テーマ:FOIP提唱から10年:これまでとこれから
講師:西尾 梨奈 総合外交政策局 総務課 課長補佐
西尾課長補佐から、自由で開かれたインド太平洋(FOIP)の紹介や現在の国際情勢について講義を行い、その後、今後10年を見据え、FOIPを具体的にどのように進めていくべきかについて議論するグループワークを行いました。
参加学生からは、「FOIPについての関心が深まると同時に、今後の動向についても見てみようと強く感じた」、「FOIPの捉え方が自分の中で変わった」等の声がありました。
分科会(FOIP)の様子
テーマ:日本の国連加盟70周年と国連外交
講師:大山 惟安 総合外交政策局 国連課 事務官
大山事務官から、本2026年、日本が国連加盟70周年の節目を迎える中で、外交における国連・国際機関の重要性や国連改革の取組について講義を行いました。その後、日本を取り巻く安全保障や国際情勢を踏まえつつ、国連との向き合い方や日本が果たすべき役割、また、それを進めるために日本国内でどのように理解を得ていくのか、という次世代の役割について議論するグループワークを行いました。
参加学生からは、「国連外交の意義についてよく理解できた」、「国連の現状を踏まえて、日本がどのように行動していくべきか理解した上で、ディスカッションできたので良かった」等の声がありました。
分科会(国連外交)の様子
テーマ:経済安全保障と外交
講師:輿石 玄樹 経済局 経済安全保障課 課長補佐
輿石課長補佐から、経済安全保障政策及び同分野の外交政策について講義を行った後、経済安全保障強化の重要性がますます高まる中、我が国の経済安全保障強化に向けてどのような外交政策を推進していくべきかをテーマにグループワークを行いました。

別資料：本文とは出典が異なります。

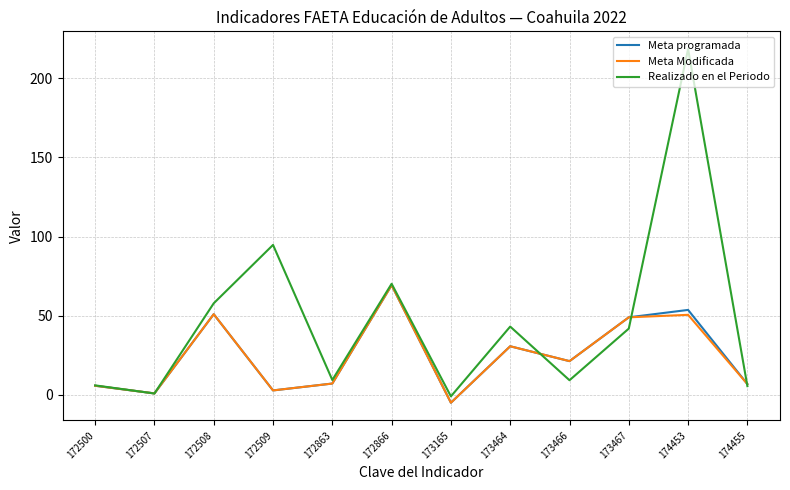

Which series changed the most between 172509 and 172863?

Realizado en el Periodo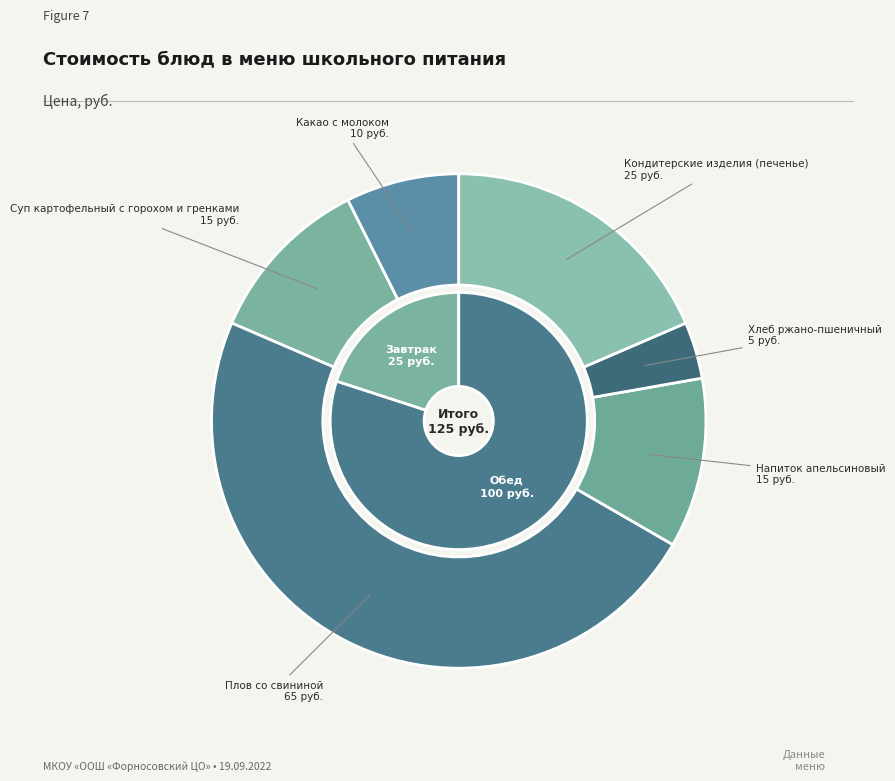

How many slices are in this pie chart?

6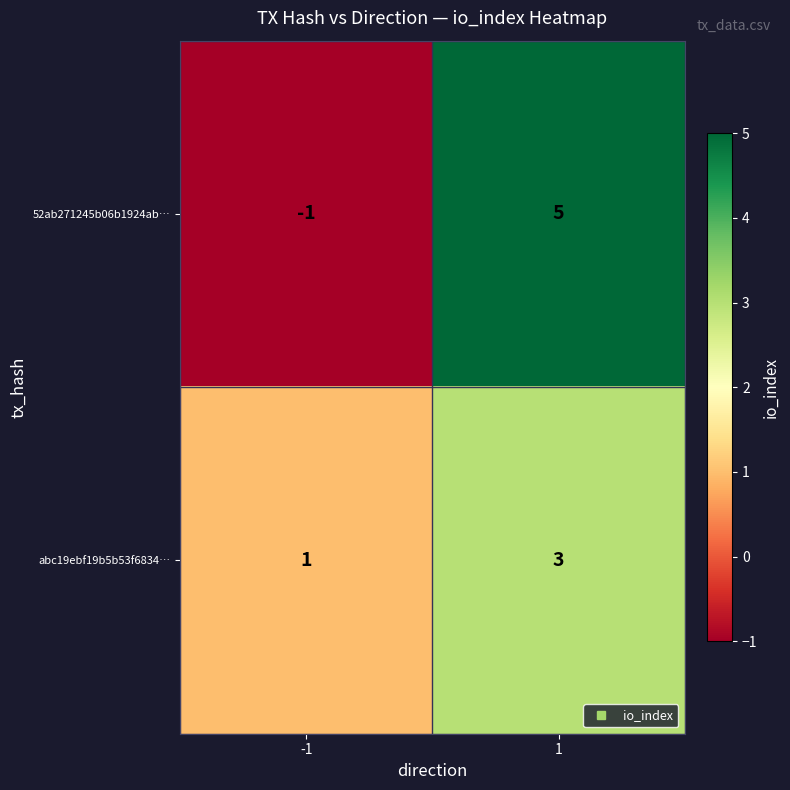

The value of 52ab271245b06b1924ab… at -1 is -2. True or false?

False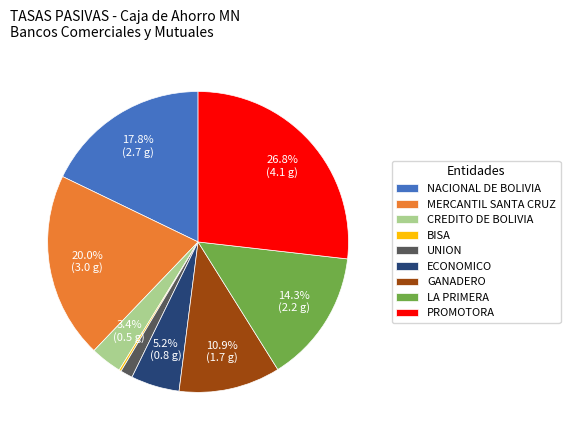

Which has a higher value, GANADERO or CREDITO DE BOLIVIA?

GANADERO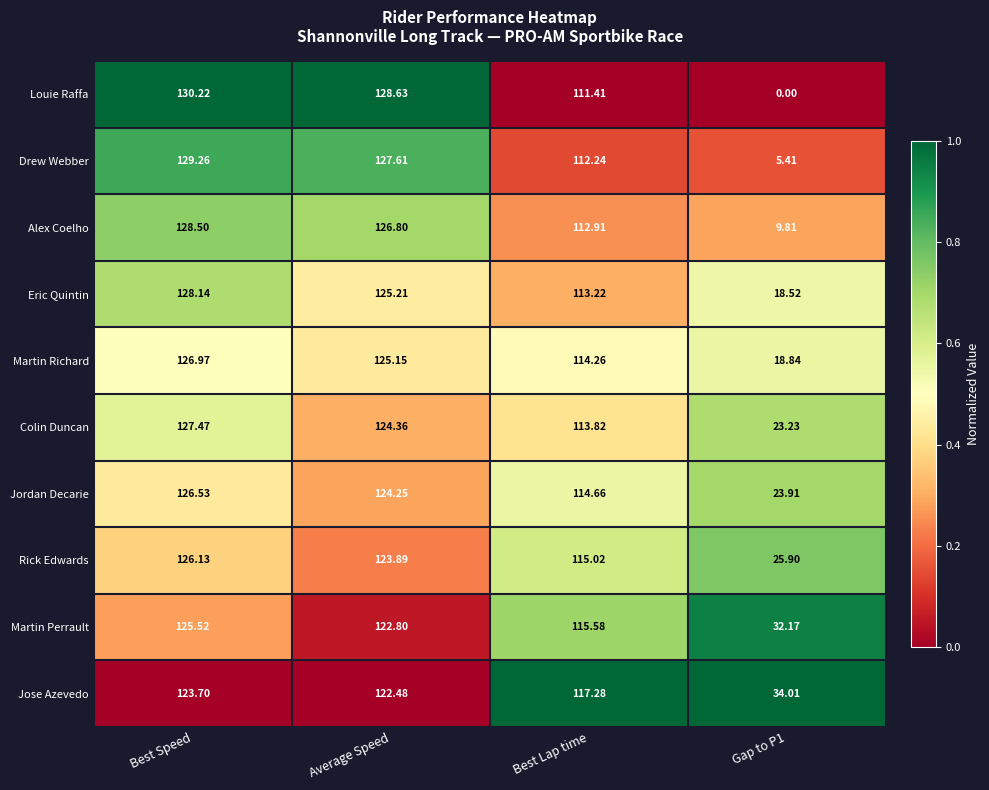

Which series has the widest spread of values?

Louie Raffa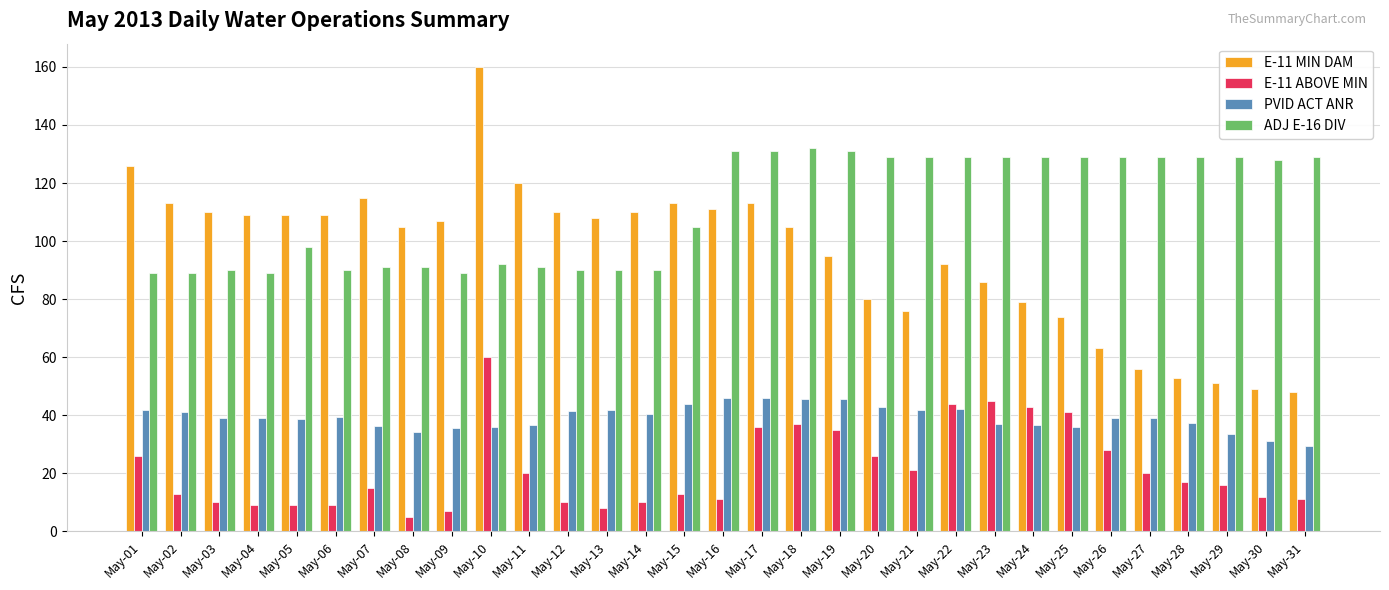

How many groups of bars are there?

31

参加学生からは「外務省職員の方の実務経験に基づいた講義と他の学生たちの鋭い意見が非常に勉強になった」、「現場感に即した有意義な議論ができた」等の声がありました。
分科会(経済安全保障)の様子
テーマ:日本外交における文化の力
講師:村上 友彦 大臣官房 文化交流・海外広報課 上級課長補佐
村上上級課長補佐から、伝統的な政府間外交と比較し、一般国民へ直接アプローチが可能な広報文化外交の意義等に関する講義に加え、在外公館の活動やジャパンハウス、国際交流基金等が行う文化事業について紹介がありました。その後のグループワークでは、海外の日本ファン・親日家・知日家の育成や、日本のブランド力向上、日本語教育の普及等のための効果的な発信について話し合われました。参加学生からは「文化は政治、経済以外にも使える外交手段だと聞いて文化外交の意義を感じた」、「広報文化外交の色々な面について学ぶことができた」、「文化に対して新たな視点も生まれた」等の声がありました。
分科会(文化外交)の様子
テーマ:外務省職員と考える日本各地の魅力とは 外交の現場から
講師:山本 朋幸 大臣官房 戦略発信推進室 室長、大澤 暁 大臣官房 国内広報室 首席事務官
オンラインで開催した本分科会では、山本室長と大澤首席事務官から、「日本の地域の魅力を活用した外交」の重要性について講義を行いました。その後、明治維新以降の日本の地方の魅力を活用した外交の例も参考にしつつ、外国の政府高官が日本の地方を訪問すると仮定し、地方の魅力を通じて日本のメッセージを伝えることができる訪日日程案を作成するグループワークを行いました。
参加学生からは「様々な工夫や段取りのもとに外交プランが組まれていることが分かり、とても興味深く感じた」、「相手の関心やメッセージ等様々なものを考慮しながら協力して一つの日程の完成を目指すという過程はとても楽しかった」等の声があがりました。
分科会(日本各地の魅力と外交)の様子
5つの分科会、及び長崎大学(地方開催)での議論結果の報告発表
午後の「次世代プレゼン・サミット」に先立ち、午前中に行った5つの分科会での議論結果を各代表学生が報告を行いました。その後、事前の審査で勝ち上がったファイナリスト6名が「『次世代×日本外交』を考える 私が推す10年後の未来に向けて」をテーマにプレゼンテーションを行いました。
また、昨年12月に長崎大学で「『核兵器のない世界』に向けた日本外交」をテーマに開催した「学生と語る」における議論について、同イベントに参加した長崎大学の代表学生が報告を行いました。